Asian immigrants win short respite as reforms collapse
Afp, Washington
Asian immigrants have won a short respite as US immigration reforms, which they attacked for giving priority to skills over family ties, collapsed in Congress last week. But the bigger question over the status of the 1.5 million illegals from Asia remains in limbo. The immigration reforms championed by US President George W Bush were aimed at giving illegal aliens a path to citizenship but could not gain a simple majority in a procedure vote last week to speed its passage in the Senate. Many of Bush's Republican party lawmakers and their conservative base complained that the reform package was in effect an amnesty. They wanted a controversial provision, which would shift some of the emphasis in legalizing the country's 12 million illegal immigrants from family ties toward an applicant's skills and education.
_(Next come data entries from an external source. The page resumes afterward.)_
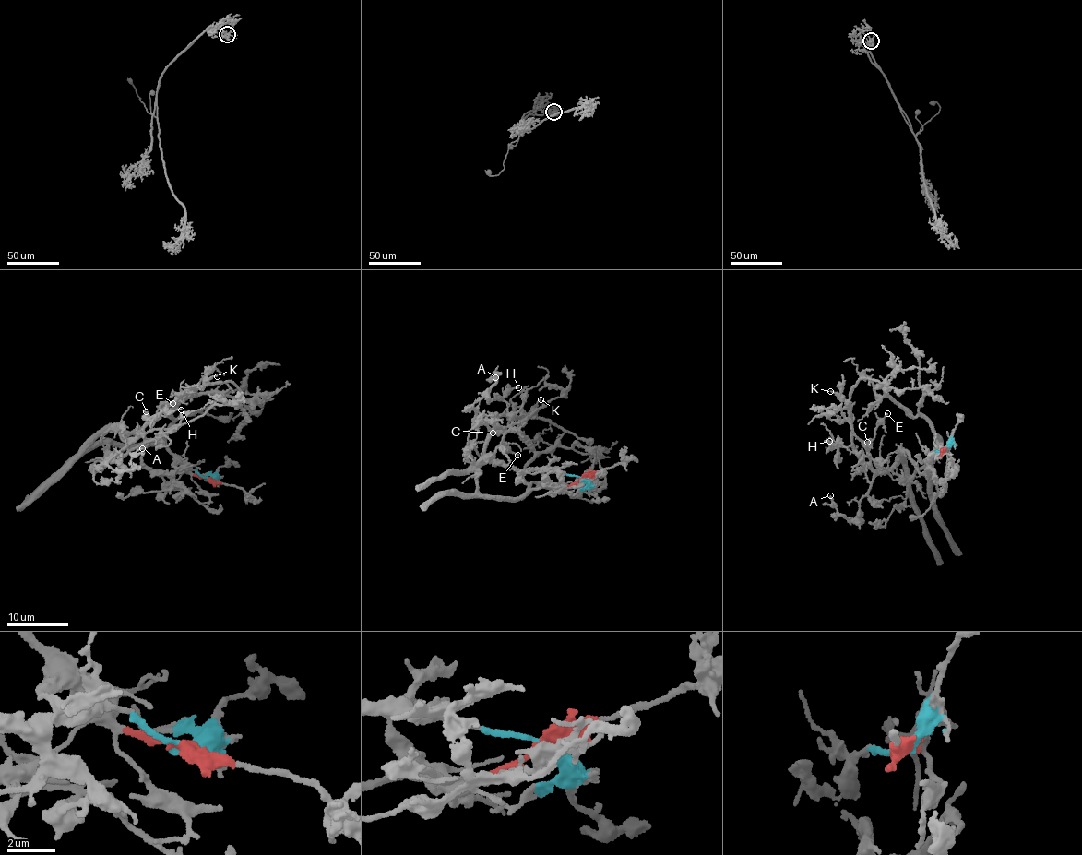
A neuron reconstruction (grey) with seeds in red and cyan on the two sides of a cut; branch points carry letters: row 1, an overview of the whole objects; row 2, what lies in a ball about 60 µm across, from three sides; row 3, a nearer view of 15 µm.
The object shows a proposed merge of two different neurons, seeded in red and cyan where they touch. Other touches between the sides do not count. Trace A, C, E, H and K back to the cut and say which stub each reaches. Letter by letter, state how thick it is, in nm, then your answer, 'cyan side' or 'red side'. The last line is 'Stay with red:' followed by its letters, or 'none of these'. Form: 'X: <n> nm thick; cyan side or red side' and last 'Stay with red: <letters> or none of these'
A: 180 nm thick; cyan side
C: 240 nm thick; cyan side
E: 160 nm thick; cyan side
H: 140 nm thick; cyan side
K: 150 nm thick; cyan side
Stay with red: none of these

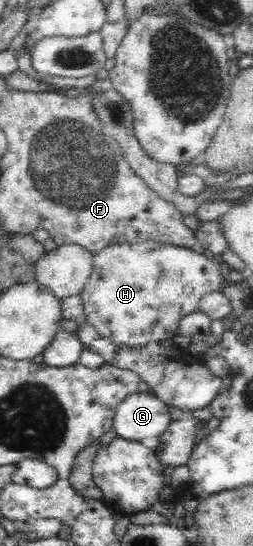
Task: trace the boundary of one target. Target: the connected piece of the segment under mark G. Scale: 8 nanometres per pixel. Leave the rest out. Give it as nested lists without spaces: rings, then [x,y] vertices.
[[[151,391],[128,396],[121,401],[115,409],[112,429],[116,431],[117,438],[122,437],[127,441],[140,442],[145,437],[161,437],[168,430],[171,420],[170,406],[161,402]]]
But that was opposed by many Democrats who complained it would break up families. "In some sense this failure of the procedural vote gives us a pause in the debate," Deepa Iyer, executive director of the South Asian American Leaders of Tomorrow. "It is stalled but not over," she was quoted saying in a feedback forum by New America Media, a US grouping of ethnic news organisations. Iyer's advocacy group has joined a growing number of Asian American organisations in slamming the proposed legislation for eliminating certain family-based visa categories. Immigration is the hottest political topic after Iraq in the United States and also a hugely divisive issue. Asian Americans are also torn by the stalling of the Senate immigration reforms. Though they back efforts to legalize the 1.5 million undocumented Asian immigrants, many cannot accept the proposed family-based immigration limitations, New America Media said.